In the past few years, a subcategory of Forex trading became exceptionally popular – Cryptocurrency trading. Cryptocurrency such as Bitcoin is easily accessible and one of the safest options since it’s based on Blockchain technology that makes it virtually impossible to counterfeit.
Moreover, cryptocurrencies (and the Blockchain network as a whole) are decentralized and independent from any government, so there’s no political interference that can impact them. Of course, cryptocurrencies carry their unique risks being extremely volatile, but they come with a great potential for reward.
Whether investors trade crypto or Forex, they aim to make a profit once the currency moves in the position they’re hoping for – up or down.
Impact of inflation on non-traditional assets
Non-traditional assets usually have a very low correlation to conventional asset classes like stocks, bonds, and cash. So, when market conditions change, such as inflation, they don’t always move in the same direction as traditional assets.
For example, when inflation rises, each dollar carries a lower purchasing power. Therefore, investors with income-generating stocks find less value in their stocks. Additionally, when inflation increases, the Fed tends to increase its interest rates, causing bond prices to go down. However, as an alternative asset, real estate tends to increase in value as inflation rises, and hedge fund managers often start thriving amid inflation.
As a general rule of thumb, many alternative assets perform well under inflation, but they carry other risks that investors need to consider.
Additional risks of non-traditional assets
Although higher inflation isn’t usually a concern for investors with non-traditional assets, these assets aren’t failproof. Some of their main risks are as follows:
- Most alternative investments aren’t regulated by the U.S. Securities and Exchange Commission (SEC) or the Financial Services Regulatory Commission;
- Most non-traditional assets are illiquid, making them difficult to sell quickly;
- There is a lack of independent research on non-traditional assets, so investors can only rely on information from the biased investment provider;
- The value of some non-traditional assets can be difficult to determine;
- There is a higher risk of scam with alternative investments;
- The minimum investment in non-traditional assets is typically much higher than in traditional assets.
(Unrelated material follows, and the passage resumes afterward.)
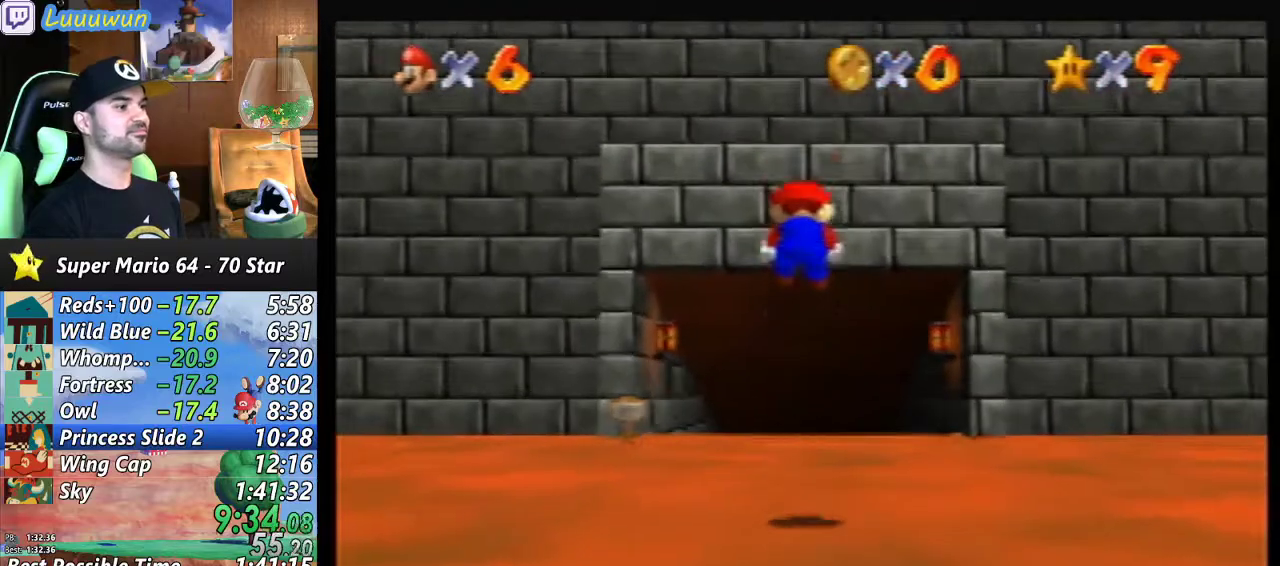
{"buttons": ["Z"], "left_stick": "up", "events": []}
Additionally, individual types of non-traditional assets have risks specifically associated with them. The managers of managed futures might not be using the best strategies to increase the investor’s ROI. Global and local market conditions, new laws and regulations, and more can impact a real estate investment value. Unexpected events can have a significant impact on the importance of foreign exchange/currency.
While alternative assets can often protect against the negative impacts of inflation, investors should be aware of the risks they are taking when making investments.
The benefits of investing in non-traditional assets
Despite the risks, non-traditional assets can bring many benefits that go beyond inflation protection:
- Portfolio diversification:
- Alternative assets enable investors to diversify their portfolios and minimize their losses if stocks, bonds, and cash start to lose their value;
- Lower portfolio volatility:
- Since alternative assets aren’t traded publicly, they don’t fluctuate as frequently as conventional investments (except for cryptocurrency, whose nature is already highly volatile);
- Traditional asset counterweight:
- The weak correlation between alternative and conventional assets means that the plummeting traditional assets won’t have much of an impact on alternative investments;
- High-risk/high reward
- Although minimal investment in alternative assets is high, automatically carrying higher risks, the potential rewards are increased.
Non-traditional assets are an excellent way to circumvent inflation concerns, minimize losses, and boost profits. While experts estimate that the rising inflation is a passing trend and that economies will rebound by the end of 2021, investing in alternative assets is still a smart choice for any investor looking to diversify their portfolio.